Pre-insert layouts of basic integers for consteval perf by 197g · Pull Request #156718 · rust-lang/rust

197g · 2026-05-18T14:56:16Z

While investigating build performance for image, we noted through perf samples that a surprising amount of time was spent in consteval and more specifically calls to layout_of. That was curious since we use a few const tables but definitely not of extreme size nor complicated computation and really only with primitive types. Through instrumenting (printf debugging the types being queried) a debug build, this pattern emerged the tail end of the summary:

RDTSC    count  type
-------
2968652 48376   u8
2975486 75647   usize
3372234 2024    std::num::NonZero<usize>
3494159 65639   FnDef(DefId(2:705 ~ core[93c5]::f64::{impl#0}::to_bits), [])
6016422 107343  ()
7589954 145971  FnDef(DefId(21:947 ~ pxfm[d8cc]::common::fmla), [])
10072816        175205  i64
15194244        290049  i32
22053787        392617  u32
22284234        322397  bool
40392452        615785  u64
58157921        2110    std::alloc::Layout
179631693       2996946 f64

Several question arise:

Is it necessary to query f64 and other primitive types so often? This fits to a query per evaluation of the lines in MIR instead of a query per line itself. There is a cache of layouts for locals of a block; but it is only local and that cache is constructed within the query to a const evaluation of a block.
What's happening while querying the layout of std::alloc::Layout?

In an attempt to mitigate the first and considering that usize is necessarily used for indexing into an array at the moment, maybe one of the large uses, I've attempted to pre-intern the layouts of common integer types and special case them out.

This is obviously fraught with peril; it must not disagree with the other layout computations and a second source of truth is risky in that regard. So the main question is whether to continue down this path or find a way to reduce the count by doing more clever type assignment in expression evaluation maybe.

Performance results have been okay. I've had problems reliably producing numbers in debug builds in the first place, sometimes the instrumentation did not seem to trigger, so there was definitely something I don't understand about the eval. In a --release profile build I seem to observe a moderate effect of ~1-2% overall.
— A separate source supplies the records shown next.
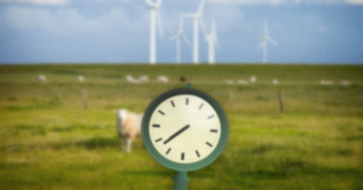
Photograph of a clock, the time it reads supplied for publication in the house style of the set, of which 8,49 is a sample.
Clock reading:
7,38
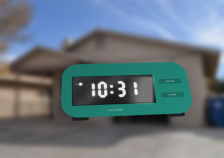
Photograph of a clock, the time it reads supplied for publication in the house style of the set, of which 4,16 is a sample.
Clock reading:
10,31
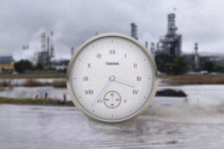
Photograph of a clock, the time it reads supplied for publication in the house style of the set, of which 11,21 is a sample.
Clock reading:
3,36
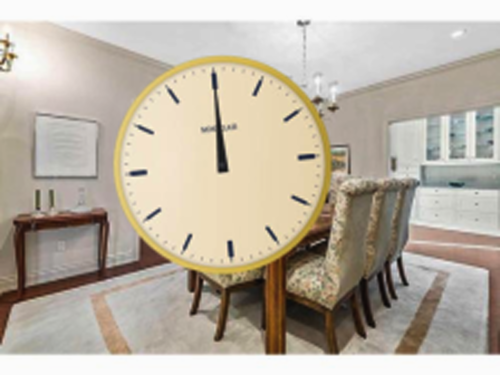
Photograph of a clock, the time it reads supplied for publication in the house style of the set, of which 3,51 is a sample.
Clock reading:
12,00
@RalfJung we chatted about related topics, hopefully this isn't taking too much of your time from other matters.

Contrary to locals this did not have a query cache but the fixed usize type is used constantly, while projecting places into (array) indices.

rustbot · 2026-05-18T14:56:29Z

Some changes occurred to the CTFE machinery

cc @RalfJung, @oli-obk, @lcnr

Some changes occurred to the CTFE / Miri interpreter

cc @rust-lang/miri

rustbot · 2026-05-18T14:56:32Z

r? @Kivooeo

rustbot has assigned @Kivooeo.
They will have a look at your PR within the next two weeks and either review your PR or reassign to another reviewer.

Use r? to explicitly pick a reviewer

Why was this reviewer chosen?

The reviewer was selected based on:

Owners of files modified in this PR: compiler, types
compiler, types expanded to 73 candidates
Random selection from 19 candidates

lqd · 2026-05-18T15:09:47Z

@bors try @rust-timer queue

Consteval layout perf

rust-bors · 2026-05-18T17:22:08Z

☀️ Try build successful (CI)
Build commit: 960cc11 (960cc11f53c88c2a75400df4d7224293ba40d345, parent: 5ea817c65e4896167300b7d2550781b98da9901a)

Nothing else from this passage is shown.